* SOURCE PASSAGE
____
Well, first of all, I doubt that a machine will be smart enough to destroy human society without also being smart enough to have “common sense.” But the alignment problem still stands: there’s no guarantee that such an AI will care about our morals. It’s a fair concern, but addressing it forces me to get into technical knowledge.

You know, I’ve listened to Sam Harris discuss AI in a lot of his podcast episodes. And so it’s strange, I think, that to the best of my knowledge he has never once used the term “genetic algorithm,” or even “neural network.” Does he know what these concepts are? They’re just, you know, the groundwork of the most sophisticated AI systems. If I sound snarky, remember that this guy has Ted Talks about artificial intelligence (that’s Ted, not TedX), so he’s dressed up as an expert.

Harris’s ignorance is understandable. He’s a philosopher, not an engineer or scientist. He admits as much. His philosophical analysis is fine enough, but he’s speaking authoritatively about what is fundamentally an engineering problem. His ideas aren’t useless, but inherently limited without the computer science knowledge. Harris himself left philosophy (in his academic studies) for neuroscience because of a similar version of this exact problem. He of anyone should appreciate it.

Here is how Harris describes the potential of runaway AI evolution (the singularity): computers make smarter computers, and those make smarter computers, and so on. This is how dilettantes describe runaway AI evolution. This description isn’t that bad, for a non-technical person; it captures the recursive nature of AI evolution. However, this second-order analysis is also not strictly correct.

While in a certain sense, AI algorithms do generate smarter versions of themselves, they currently do so in the same way that parents can give birth to smarter children. See the problem? Mothers don’t “make” their children consciously. Inheritance is semi-random. And their children aren’t necessarily smarter. It’s the environment that does the selection.

We have an AI equivalent, “genetic algorithms,” which mimic the selective pressures of evolution. This and back-propagation are some our strongest tools. Put simply, you can’t just tell a machine to “make a smarter machine.” The reason is simple: a machine doesn’t know what “smart” means. It doesn’t know what intelligence constitutes. The job of breeding more and more intelligent AIs is, in part, figuring out what constitutes intelligence.

Specifically, the type of intelligence we want to optimize for: general intelligence. This is where AIs run into trouble. “General intelligence,” and especially “human-like intelligence” is hard to nail down. In order to properly inculcate it, we need to generate large numbers of tests for that, when the concept itself is quite poorly defined. You could try generating an AI with the sole purpose of judging intelligence, but in order to competently do that, the judge would almost have to be that intelligent already.

IQ tests are fine enough (actually quite good) way to judge humans, but only under the pretense that the people we’re testing are humans in the first place, and display some level of general intelligence already. Everything else can come down to a test of what is essentially pattern-matching.

The most promising way we can train the most advanced AI algorithm is by, more or less, giving it examples of human intelligence, and then setting up systems that automatically judge it on the ability to be similar to the given examples. These examples will need to be continually updated to be more detailed and sophisticated as the AI improves. This will be a largely manual process, so long as humans are the best judges of the type of intelligence they have themselves.

By partaking in this process, we are constantly refreshing a display of what we want the AI to emulate. There will be many opportunities to correct. It is an iterative process, so we will always be able to say, “no, that’s not quite what I meant for you to do, back up, try something else.”

Sam Harris is wrong that, unless we change our approach, we will loose control of intelligent machines before they become smart enough to share our goals. Starting now, and up until the moment the AI has “common sense,” humans will be able to keep the machines aligned with us. I’m not saying it’s easy, but I have confidence that it will be done.
____
(Data listing)
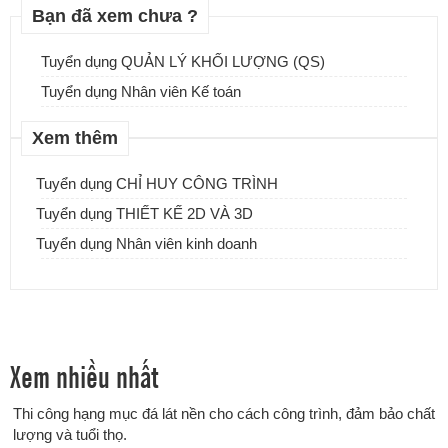
Bạn đã xem chưa ?
Thi công hạng mục đá lát nền cho cách công trình, đảm bảo chất
lượng và tuổi thọ.
Tuyển dụng QUẢN LÝ KHỐI LƯỢNG (QS)
Tuyển dụng Nhân viên Kế toán
Xem thêm
Tuyển dụng CHỈ HUY CÔNG TRÌNH
Tuyển dụng THIẾT KẾ 2D VÀ 3D
Tuyển dụng Nhân viên kinh doanh
Xem nhiều nhất
Đá tự nhiên ốp tường - Sự lựa chọn tuyệt vời cho ngôi nhà của
Thi công hạng mục đá lát nền cho cách công trình, đảm bảo chất
bạn
lượng và tuổi thọ.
____
* WHAT YOU HAVE TO DO
According to the passage on Sam Harris and AI, which two techniques are described as some of "our strongest tools"? The listing plays no part in the work here.

* RESULT OF THE EXERCISE
Genetic algorithms and back-propagation.